- _PROBLEM REQUIREMENTS_: From the first line of the data below through the line holding "[130,352,157,363] This ->", output each line exactly and leave the pictures out.

-------- LISTED RECORDS --------

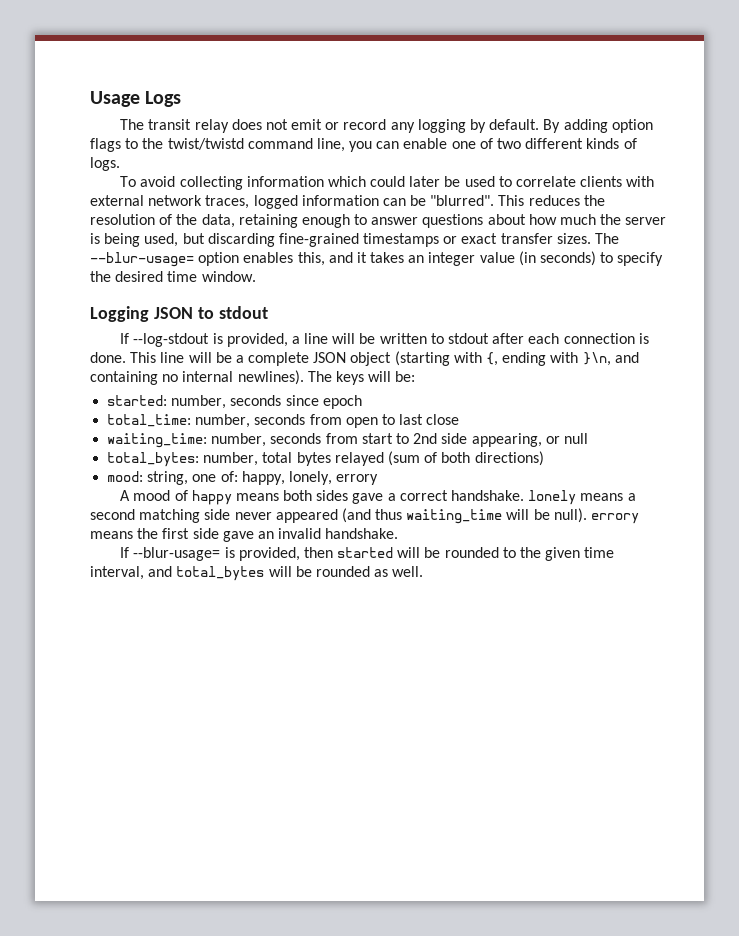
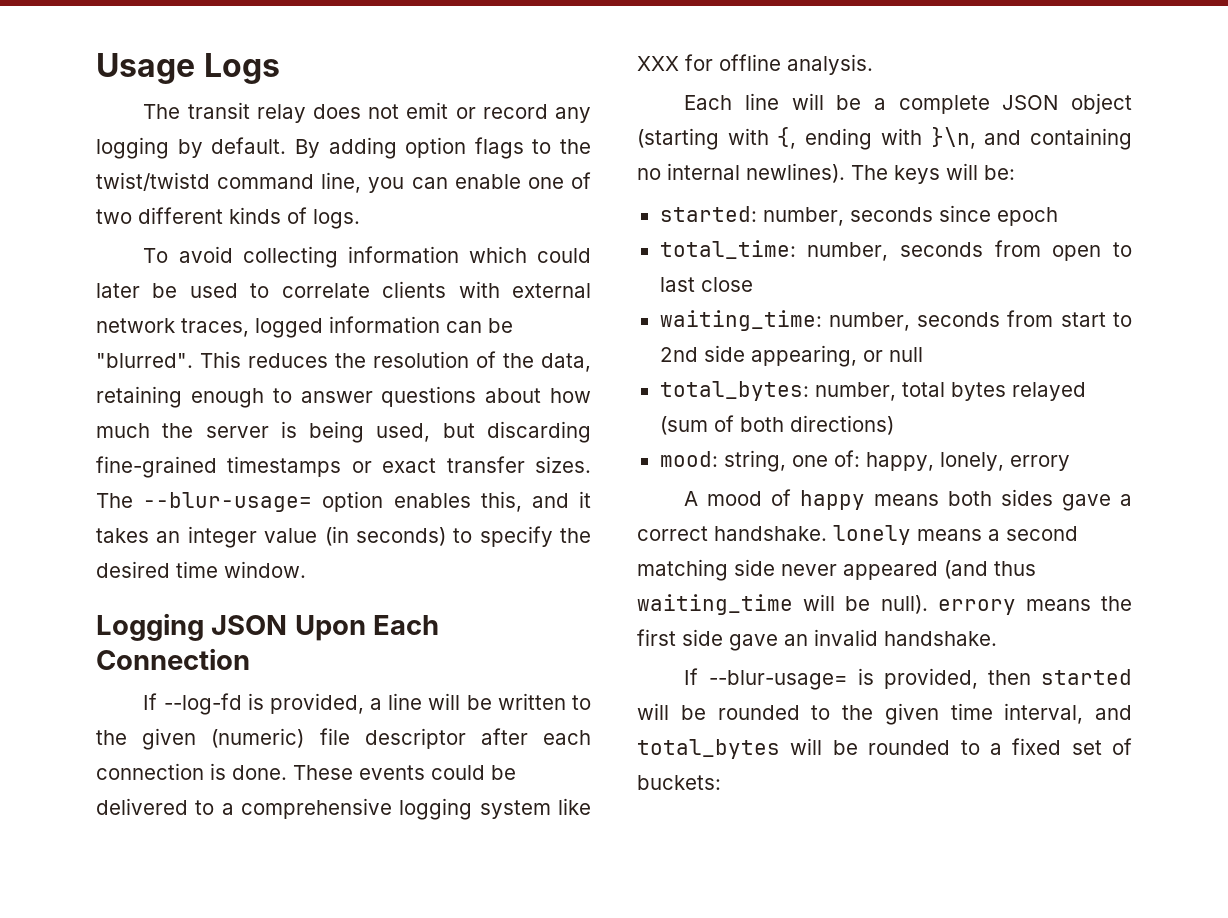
[197,306,268,319] [120,333,210,347] to stdout // If --log-stdout -> [294,615,440,641] [96,648,250,670] [143,693,242,715] Upon Each Connection // If --log-fd
[447,333,489,344] stdout -> [96,728,466,750] the given (numeric) file descriptor
[130,352,157,363] This -> [293,765,516,780] [96,798,591,820] [637,54,873,75] [684,95,733,110] These events could be delivered to a comprehensive logging system like XXX for offline analysis. // Each
[374,566,424,577] as well. -> [960,738,1132,755] [637,775,721,790] to a fixed set of buckets:

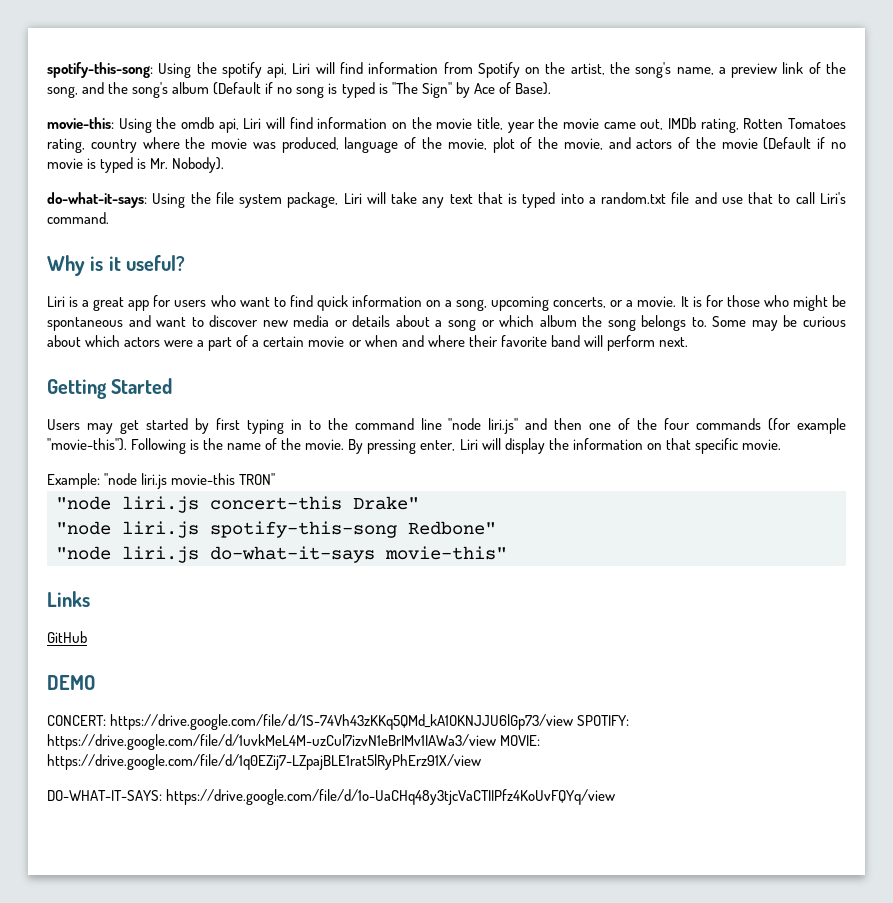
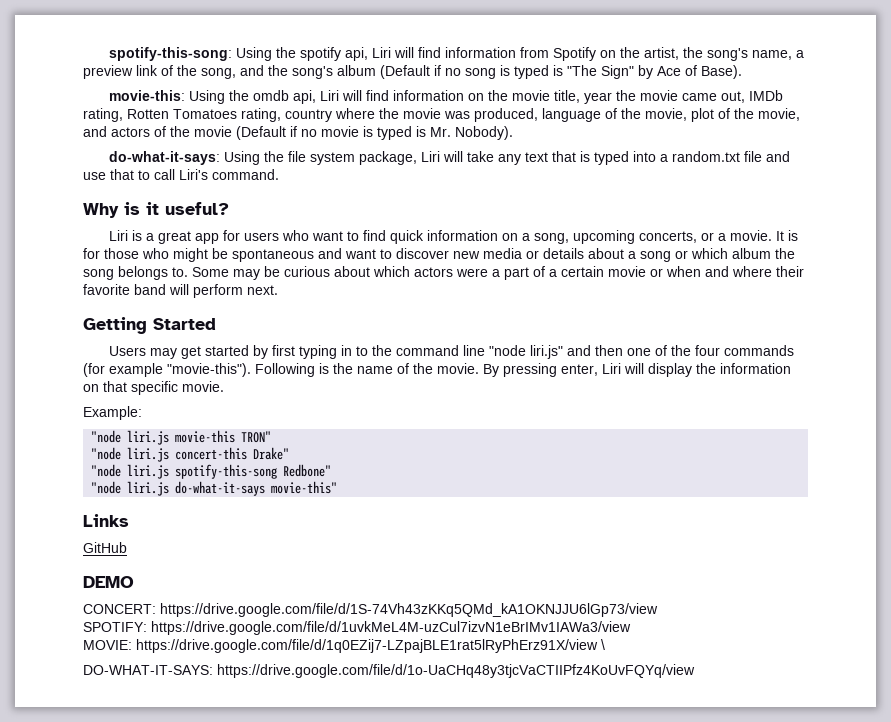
(100, 481) none -> (142, 413) //
(574, 722) none -> (658, 610) //
(496, 742) none -> (631, 628) //
(481, 762) none -> [601,639,605,650] \

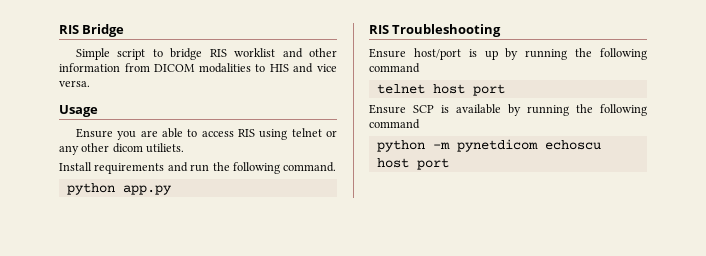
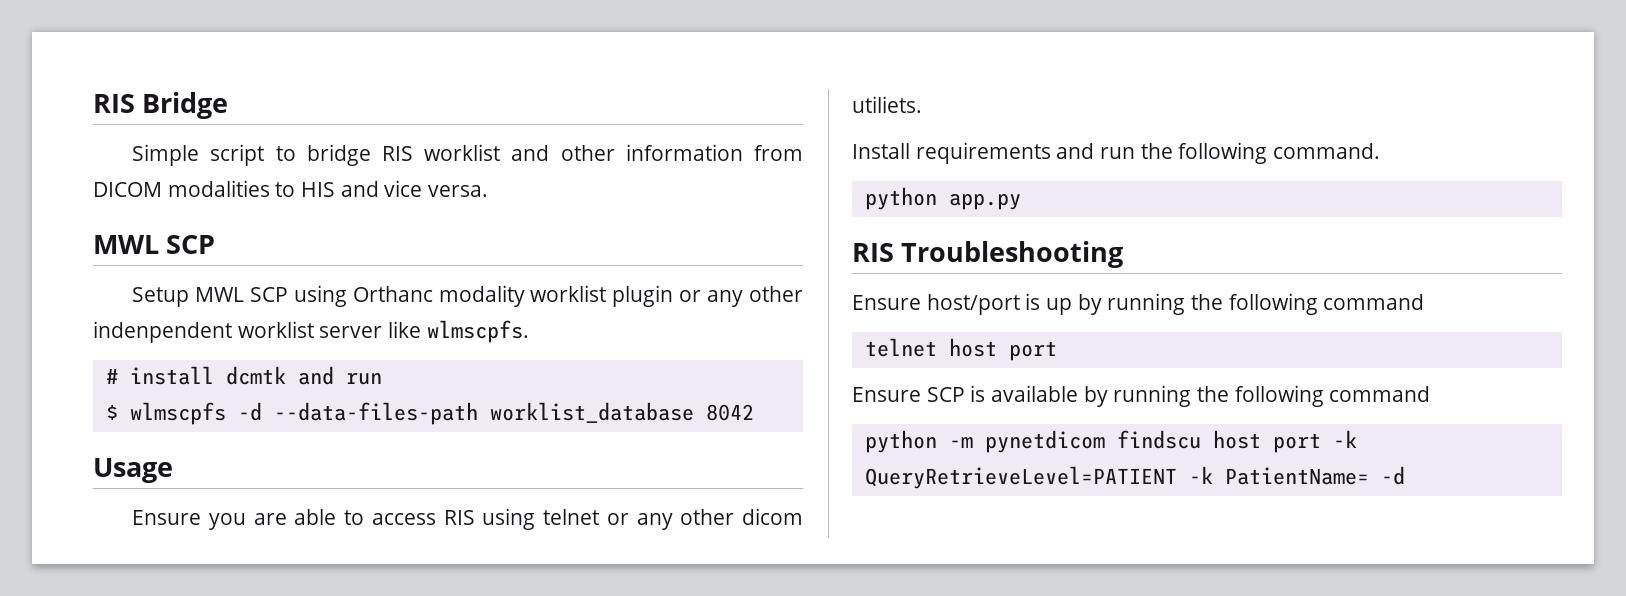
(90, 83) none -> [93,235,216,254] [132,285,803,307] [93,320,529,343] [105,366,382,385] [105,402,754,425] // MWL SCP // Setup MWL SCP using Orthanc modality worklist plugin or any other indenpendent worklist server like wlmscpfs. // # install dcmtk and run // $ wlmscpfs -d --data-files-path worklist_database 8042
[544,140,601,150] [376,158,449,170] echoscu host port -> [1116,430,1357,453] [864,466,1405,489] findscu host port -k QueryRetrieveLevel=PATIENT -k PatientName= -d

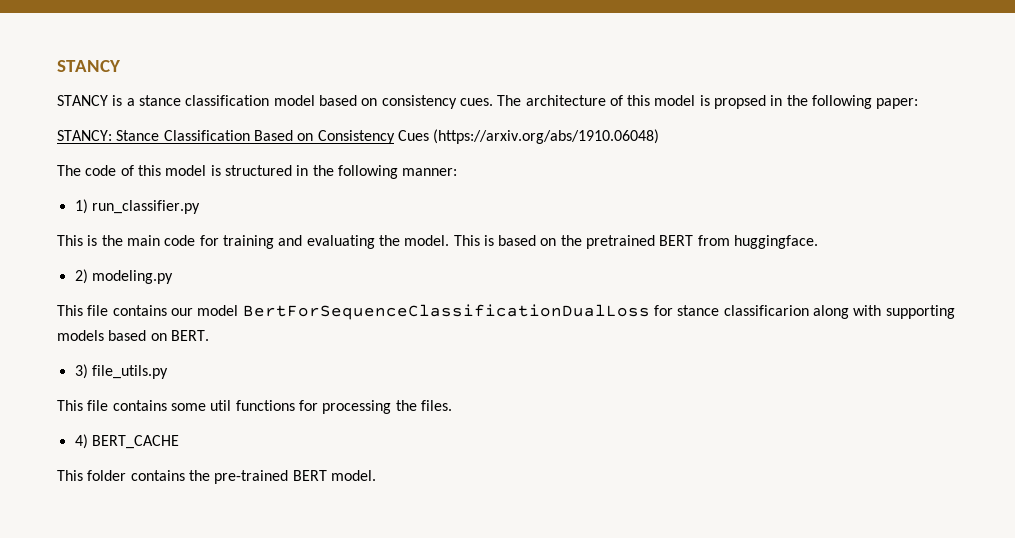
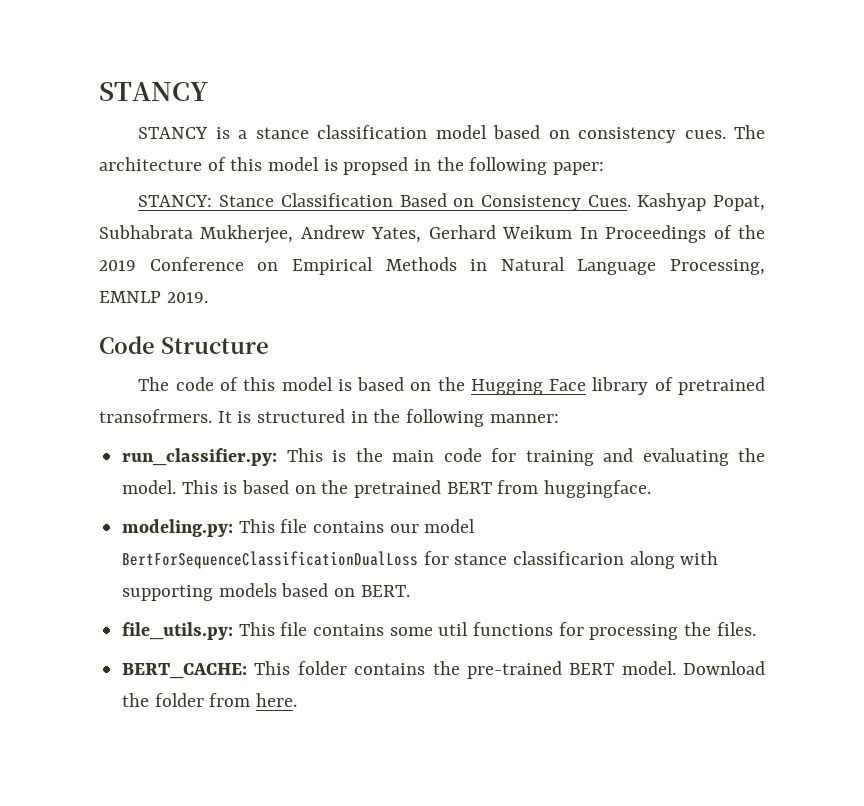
[397,129,660,144] Cues (https://arxiv.org/abs/1910.06048) -> [587,193,765,211] [99,225,766,244] [99,257,765,275] [99,291,208,303] [99,336,269,354] Cues. Kashyap Popat, Subhabrata Mukherjee, Andrew Yates, Gerhard Weikum In Proceedings of the 2019 Conference on Empirical Methods in Natural Language Processing, EMNLP 2019. // Code Structure
(221, 170) none -> [357,377,765,395] [99,409,252,423] based on the Hugging Face library of pretrained transofrmers. It is
[74,199,200,214] 1) run_classifier.py // -> [122,448,278,466] run_classifier.py:
[74,269,173,284] 2) modeling.py // -> [122,519,234,537] modeling.py:
[74,364,168,379] 3) file_utils.py // -> [122,622,234,640] file_utils.py:
[74,434,179,449] 4) BERT_CACHE // -> [122,663,248,679] BERT_CACHE:
(376, 475) none -> [682,661,765,675] [122,693,298,707] Download the folder from here.

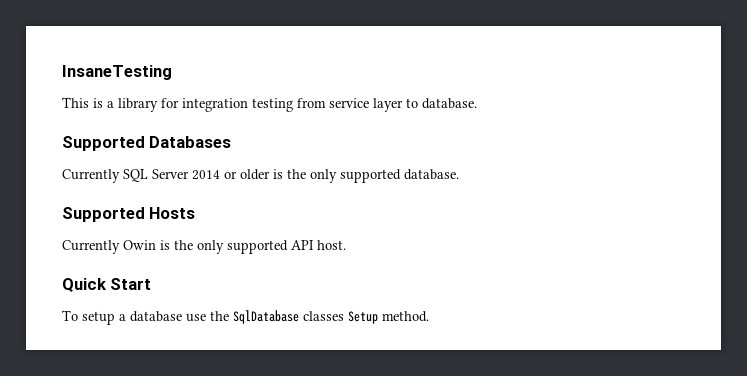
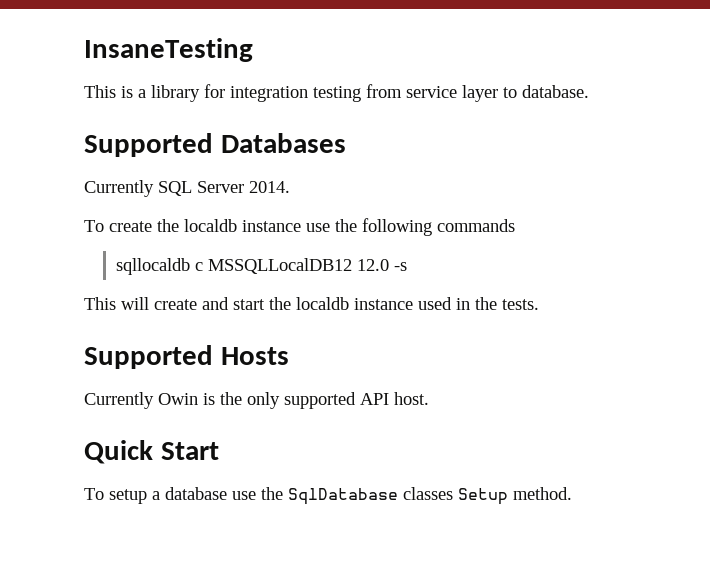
[192,169,459,183] 2014 or older is the only supported database. -> [249,181,290,193] [84,218,515,236] [115,258,407,275] [84,297,539,310] 2014. // To create the localdb instance use the following commands // sqllocaldb c MSSQLLocalDB12 12.0 -s // This will create and start the localdb instance used in the tests.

--------

- _ANSWER_:
[197,306,268,319] [120,333,210,347] to stdout // If --log-stdout -> [294,615,440,641] [96,648,250,670] [143,693,242,715] Upon Each Connection // If --log-fd
[447,333,489,344] stdout -> [96,728,466,750] the given (numeric) file descriptor
[130,352,157,363] This -> [293,765,516,780] [96,798,591,820] [637,54,873,75] [684,95,733,110] These events could be delivered to a comprehensive logging system like XXX for offline analysis. // Each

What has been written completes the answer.